2. Philosophy of Technology

As a discipline, philosophy of technology is a relatively recent knowledge: before the contemporary era, the topic of technical capabilities and their practical implementation, their success (or failure) and their aims, had remained essentially marginal on the philosophical level, as an aspect inherent to the dimension of everyday life with little theoretical significance. However, it is precisely the everyday experience in its horizon of immediate obviousness that phenomenology has critically re-appropriated to philosophical discourse: Lebenswelt (Husserl) and Alttäglichkeit (Heidegger) have become, indeed, the two categories around which the understanding of the technological world revolves. The “question concerning technology” has become central, since technology itself has become the dominant factor in the everyday life of mankind to an extent that was unthinkable in previous eras.

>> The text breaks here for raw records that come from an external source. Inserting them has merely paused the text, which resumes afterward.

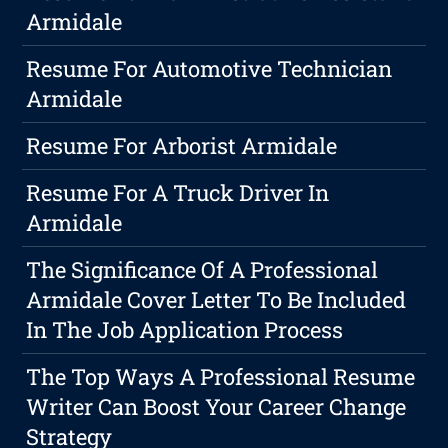
Armidale
Resume For Automotive Technician
Armidale
Resume For Arborist Armidale
Resume For A Truck Driver In
Armidale
The Significance Of A Professional
Armidale Cover Letter To Be Included
In The Job Application Process
The Top Ways A Professional Resume
Writer Can Boost Your Career Change
Strategy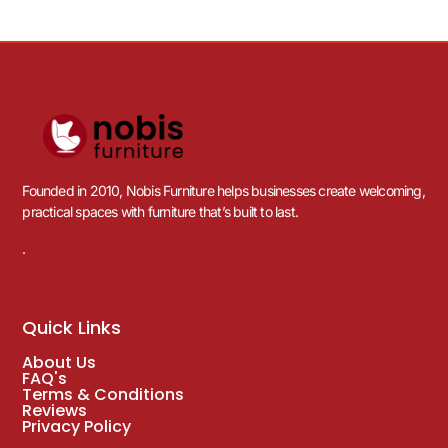
Founded in 2010, Nobis Furniture helps businesses create welcoming,
practical spaces with furniture that’s built to last.
.
Quick Links
About Us
FAQ's
Terms & Conditions
Reviews
Privacy Policy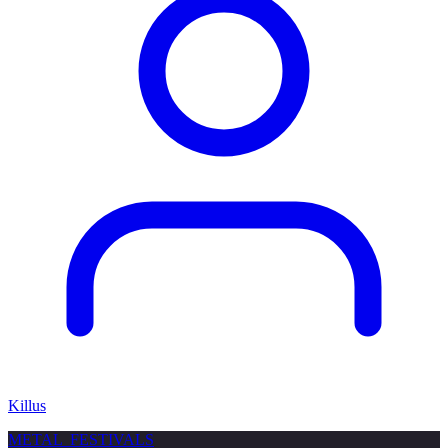
Killus
METAL
FESTIVALS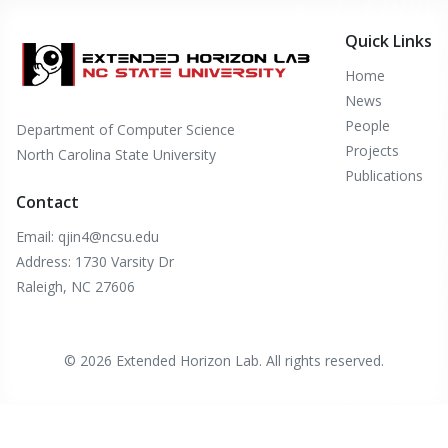
Quick Links
Home
News
People
Department of Computer Science
Projects
North Carolina State University
Publications
Contact
Email: qjin4@ncsu.edu
Address: 1730 Varsity Dr
Raleigh, NC 27606
© 2026 Extended Horizon Lab. All rights reserved.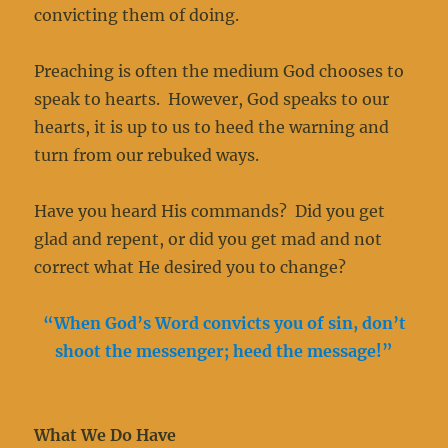
convicting them of doing.
Preaching is often the medium God chooses to
speak to hearts. However, God speaks to our
hearts, it is up to us to heed the warning and
turn from our rebuked ways.
Have you heard His commands? Did you get
glad and repent, or did you get mad and not
correct what He desired you to change?
“When God’s Word convicts you of sin, don’t
shoot the messenger; heed the message!”
What We Do Have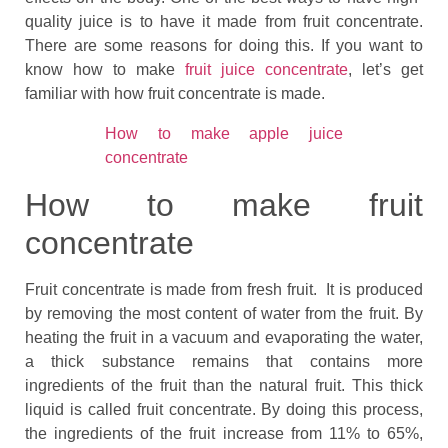
quality juice is to have it made from fruit concentrate.
There are some reasons for doing this. If you want to
know how to make
fruit juice concentrate
, let’s get
familiar with how fruit concentrate is made.
How to make apple juice
concentrate
How to make fruit
concentrate
Fruit concentrate is made from fresh fruit. It is produced
by removing the most content of water from the fruit. By
heating the fruit in a vacuum and evaporating the water,
a thick substance remains that contains more
ingredients of the fruit than the natural fruit. This thick
liquid is called fruit concentrate. By doing this process,
the ingredients of the fruit increase from 11% to 65%,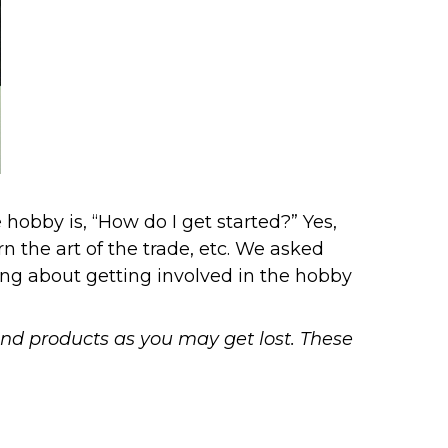
hobby is, “How do I get started?” Yes,
n the art of the trade, etc. We asked
ing about getting involved in the hobby
end products as you may get lost. These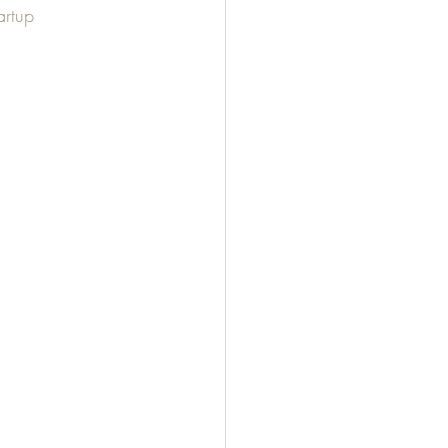
artup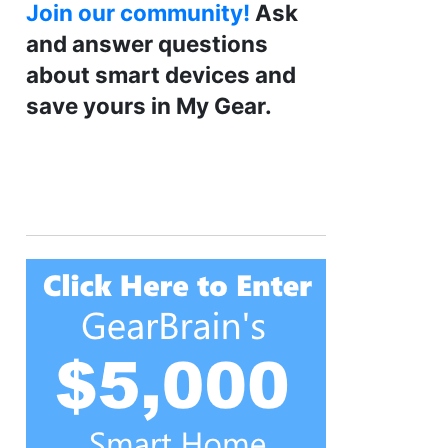
Join our community!
Ask
and answer questions
about smart devices and
save yours in My Gear.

Our Lebenswelt is now a complex, integrated system characterized by the interconnectedness and reciprocal effects of trade and craftsmanship, then industry and automated production, technical science and expanding technology, empirical research, and the political, economic and social demands involved.

For this section, we invite contributions focusing on the following themes:

(i) Technology and the (future of) humankind. The section will discuss the role of technology in the context of the evolution of the human species. We welcome both historical and genealogical contributions as well as contributions of a theoretical and ethical order (exploring for instance the risks associated with the emergence of disruptive technologies).

(ii) Technology and power. The section explores the (forms of) relation between technology and power. Technologies as tools of liberation (think of the access to information thanks to the Internet) but also of domination (global surveillance, privacy concerns etc.) on both the individual level and the social level.

(iii) Technology and myth. Technologies are never just material technical artifacts: they are embedded in worldviews and contribute to form new ones. The section welcomes contributions focused on the possible forms of these narratives.

3. Aesthetics and Politics

This issue of Azimuth is concerned with the critical positioning of contemporary thought in relation to current reality: in many cases, this positioning implies a theoretical militancy connected to the political urgency to imagine other forms of experience and relationships. There are many challenges that philosophy needs to face: from the critique of neoliberal power to the search for practices of resistance in relation to feminism or ecologism.

In this section we will analyze the forms, problems, and practices of contemporary philosophy from an aesthetic-political perspectives. We will collect the voices of the main tendencies that in recent years have reflected on the role and the destiny of philosophy from a political position and/or an aesthetic concern. In particular, we invite thinkers concerned with feminism, the challenge of climate change, the relationship between art and politics, and the critique of neoliberalism to analyze how these issues are changing and expanding the conceptual spectrum and epistemic field of contemporary philosophy. In addition, we welcome contributions that allow us to map the debate around border studies. Starting with the theoretical reflections of Étienne Balibar and ending with the work of Thomas Nail and Michel Agier, the ‘border’ has become in recent years a physical and symbolic place discussed by various disciplines, from geopolitics to anthropology, from history to social ontology.

What is the general contribution of philosophy to border studies? What are the aesthetic-political uses of the border, from a general reflection on space to that on maps, that have permeated contemporary philosophy in recent years?